Educated like his uncle and brother at London's Middle Temple, Edward returned to his native city in 1773, was admitted to the bar and commenced practice. 

 

After marriage in 1774 to Henrietta Middleton of the prominent planter family, he built his town house across the street from that of his older brother as America prepared for Revolution.   

 

A member of the Continental Congress (1774-1776) and the youngest signer of the Declaration of Independence (he was just 26 at the time), he was appointed, with Benjamin Franklin and John Adams, to negotiate (rather fruitlessly, as it turned out) with Lord Howe for peace with Britain.

 

He was again elected a Member of the Continental Congress in 1779 but did not take his seat.  Instead, he became a captain in the Charleston Battalion of Artillery, part of the Militia of South Carolina, and saw service in the Revolutionary War.

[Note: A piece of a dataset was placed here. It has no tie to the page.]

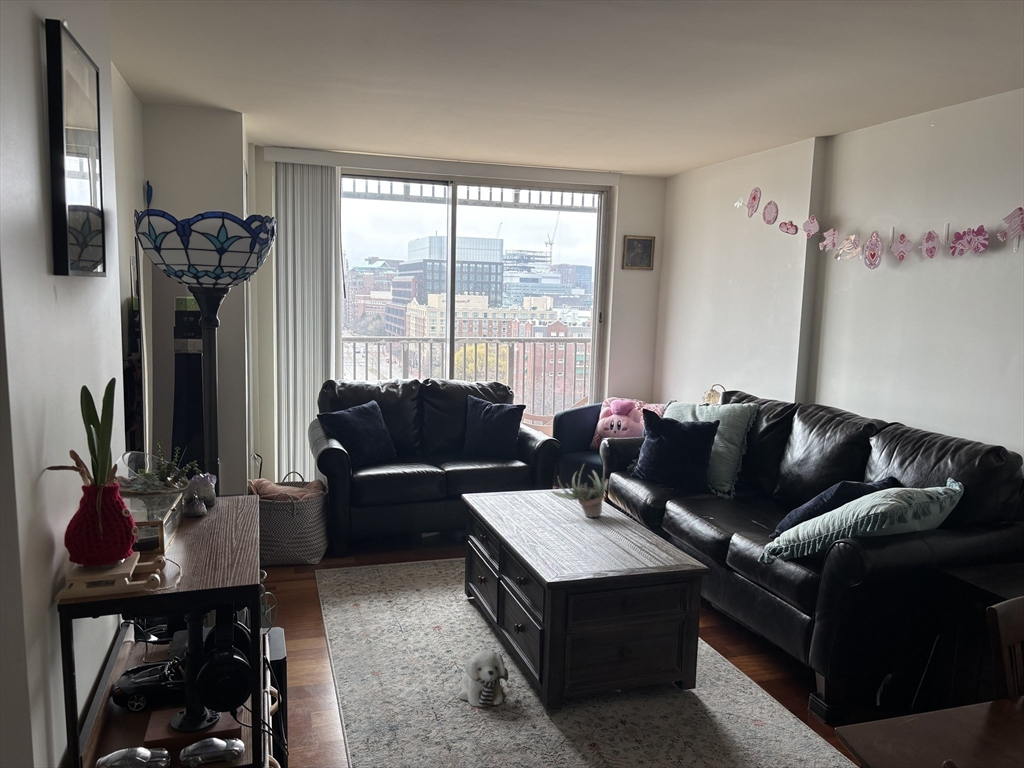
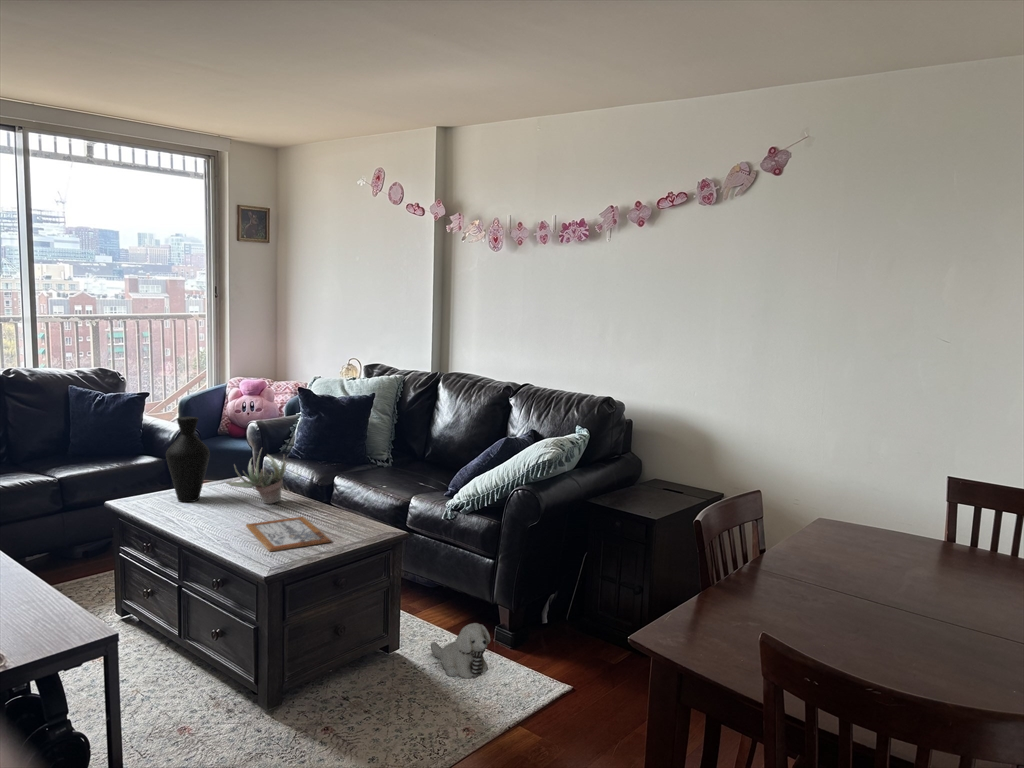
vase: none [508,428,544,506] -> present [166,417,210,502]
picture frame: none [558,533,625,563] -> present [246,517,331,552]
plush toy: present [459,650,509,708] -> present [431,623,491,678]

He was taken prisoner when the British captured Charleston in May  1780, and kept at St. Augustine until July 1781, when he was exchanged.  

 

A member of the State House of Representatives in 1778, 1782, 1786, 1788, and 1792, and member of the State constitutional convention in 1790, he was author of the act abolishing the law of primogeniture.

 

Following the death of his wife in 1792, he married the widow of Nicholas Eveleigh, who had been Comptroller of the Treasury of the United States during the administration of President Washington. It was Washington who offered Edward appointment to the United States Supreme Court in 1794, but he declined. 

 

Edward Rutledge was elected Governor of South Carolina in December 1798 and served until his death in January 23rd. 1800 at the age of 51.  He is buried in St. Philip's Churchyard.

 

*The Callan origin is noted in Andrew Rutledge's records at the Middle Temple in London, which he entered for legal studies in 1726 (Callan was also the native area of the White House architect and builder James Hoban, who also had Broad Street connections). The Callan attribution may be a transcription error for Cavan – or vice versa.

 

**Some sources say that the plantation was named for his native area on Ireland, which they identify as 'Phillips County', a possible confusion with King's County, or modern-day Offaly, which had a small borough named Phillipstown, now Daingean). It is almost exactly half-way between Cavan and Callan.